Aseptic meningitis: aetiologic diagnosis
Abstract number: p551
Santos L., Simões J., Conde S., Costa R.
Although aseptic meningitis is in general a benign clinical situation, a rapid etiological diagnosis can have an important impact on patient care. With the implementation of polymerase chain reaction techniques (PCR) in cerebrospinal fluid (CSF) analysis, it is now possible to identify not only usual but also emerging pathogenic microorganisms.
To investigate the aetiology of aseptic meningitis.
Aseptic meningitis was defined when CSF cytosis exceeded 6 leukocytes/ml and a negative standard bacterial culture. Herpes simplex virus 1/2 (HSV), Epstein barr virus (EBV), Cytomegalovirus (CMV), West Nile virus (WNV), and Enterovirus (EV) were detected with commercial available PCR reagents and Leptospira spp. with an "in house" real time PCR test. An "in house" and commercial PCR test were used to detect Toscana virus (TV). Varicella zoster virus (VZV), mumps virus and Coxiella burnetii infections diagnosis were based on clinical signs and/or serology.
During 3 years we studied 315 CSF samples. Two hundred and nineteen (70%) patients were younger than 15 years and 187 (59%) were males. CSF pleocytosis ranged from 6 to 2100 cells/ml. Bacteriological study was negative in all samples. Etiological diagnosis was achieved with molecular methods in 148 (47%) patients. PCR detected 110 (35%) EV, 20 (6.3%) HSV, 6 (1.9%) Leptospira, 4 (1.3%) EBV, 5 (1.6%) TV and 3 (0.9%) CMV infections. All samples tested negative for West Nile virus. Serology detected one EBV and one Coxiella burnetii infection and in eighteen patients a diagnosis of VZV (13) or mumps (5) infection was based on clinical grounds. Overall the diagnosis was clarified in 168 (53%).

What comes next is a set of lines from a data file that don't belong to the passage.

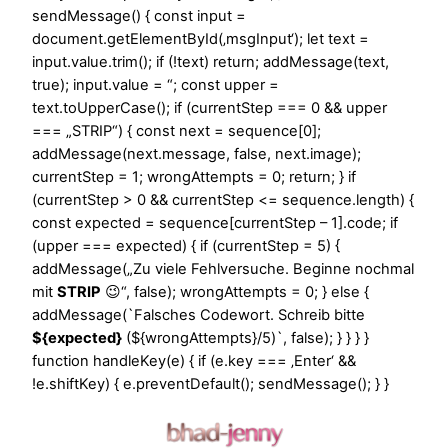
sendMessage() { const input =
document.getElementById(‚msgInput‘); let text =
input.value.trim(); if (!text) return; addMessage(text,
true); input.value = “; const upper =
text.toUpperCase(); if (currentStep === 0 && upper
=== „STRIP“) { const next = sequence[0];
addMessage(next.message, false, next.image);
currentStep = 1; wrongAttempts = 0; return; } if
(currentStep > 0 && currentStep <= sequence.length) {
const expected = sequence[currentStep – 1].code; if
(upper === expected) { if (currentStep = 5) {
addMessage(„Zu viele Fehlversuche. Beginne nochmal
mit
STRIP
😉“, false); wrongAttempts = 0; } else {
addMessage(`Falsches Codewort. Schreib bitte
${expected}
(${wrongAttempts}/5)`, false); } } } }
function handleKey(e) { if (e.key === ‚Enter‘ &&
!e.shiftKey) { e.preventDefault(); sendMessage(); } }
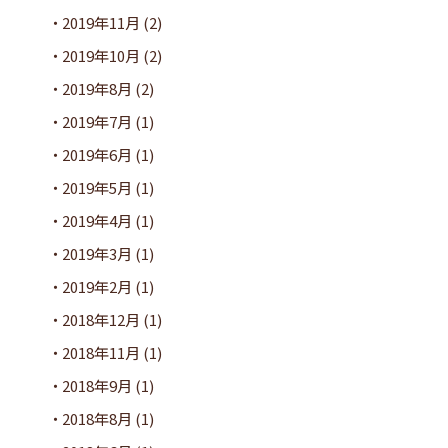
2019年11月
(2)
2019年10月
(2)
2019年8月
(2)
2019年7月
(1)
2019年6月
(1)
2019年5月
(1)
2019年4月
(1)
2019年3月
(1)
2019年2月
(1)
2018年12月
(1)
2018年11月
(1)
2018年9月
(1)
2018年8月
(1)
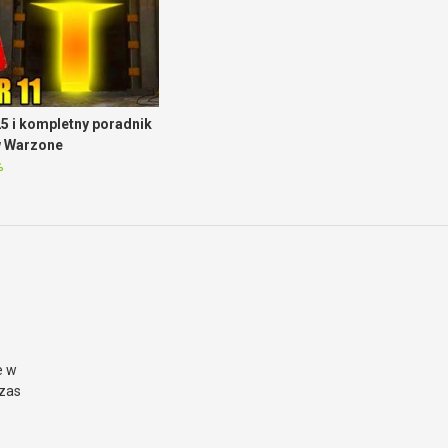
5 i kompletny poradnik
w Warzone
%
e w
czas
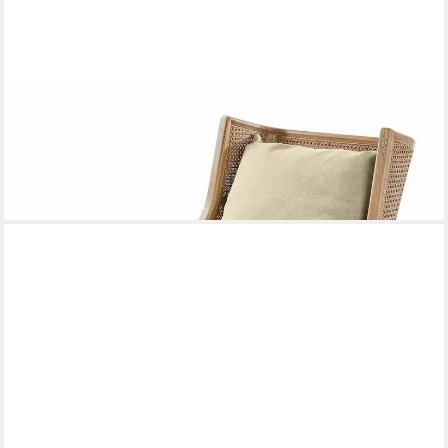
MIRABEAU
Sessel Sessel Greenbrier antikbraun/beige
989,00 €
UVP
1.029,00 €
-4%
lieferbar in 3 Wochen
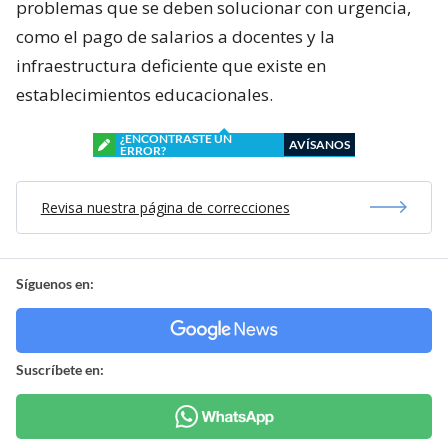
problemas que se deben solucionar con urgencia,
como el pago de salarios a docentes y la
infraestructura deficiente que existe en
establecimientos educacionales.
¿ENCONTRASTE UN
AVÍSANOS
ERROR?
Revisa nuestra página de correcciones
Síguenos en:
Suscríbete en:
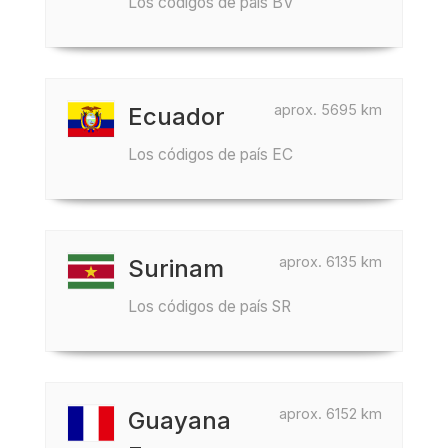
Los códigos de país BV
aprox. 5695 km
Ecuador
Los códigos de país EC
aprox. 6135 km
Surinam
Los códigos de país SR
aprox. 6152 km
Guayana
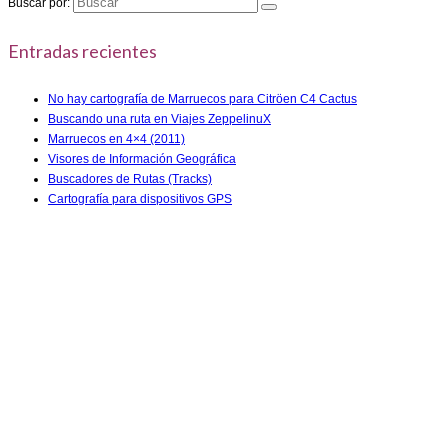
Buscar por:
Entradas recientes
No hay cartografía de Marruecos para Citröen C4 Cactus
Buscando una ruta en Viajes ZeppelinuX
Marruecos en 4×4 (2011)
Visores de Información Geográfica
Buscadores de Rutas (Tracks)
Cartografía para dispositivos GPS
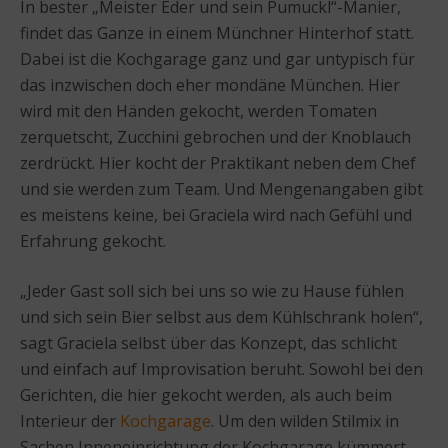
In bester „Meister Eder und sein Pumuckl“-Manier,
findet das Ganze in einem Münchner Hinterhof statt.
Dabei ist die Kochgarage ganz und gar untypisch für
das inzwischen doch eher mondäne München. Hier
wird mit den Händen gekocht, werden Tomaten
zerquetscht, Zucchini gebrochen und der Knoblauch
zerdrückt. Hier kocht der Praktikant neben dem Chef
und sie werden zum Team. Und Mengenangaben gibt
es meistens keine, bei Graciela wird nach Gefühl und
Erfahrung gekocht.
„Jeder Gast soll sich bei uns so wie zu Hause fühlen
und sich sein Bier selbst aus dem Kühlschrank holen“,
sagt Graciela selbst über das Konzept, das schlicht
und einfach auf Improvisation beruht. Sowohl bei den
Gerichten, die hier gekocht werden, als auch beim
Interieur der
Kochgarage
. Um den wilden Stilmix in
Sachen Inneneinrichtung der Kochgarage kümmert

The sensitivity, specificity and versatility of PCR make this methodology an ideal tool to investigate the aetiology of central nervous system infections. In this study EV is the more common aetiology of aseptic meningitis. The investigation of Toscana virus, although less frequent should go on in summer cases of aseptic meningitis in Portugal as in other Mediterranean regions. The vector of West Nile virus is present in our country but no cases of infection by this virus was detected. Other agents need to be considered in future studies to further clarify this clinical situation.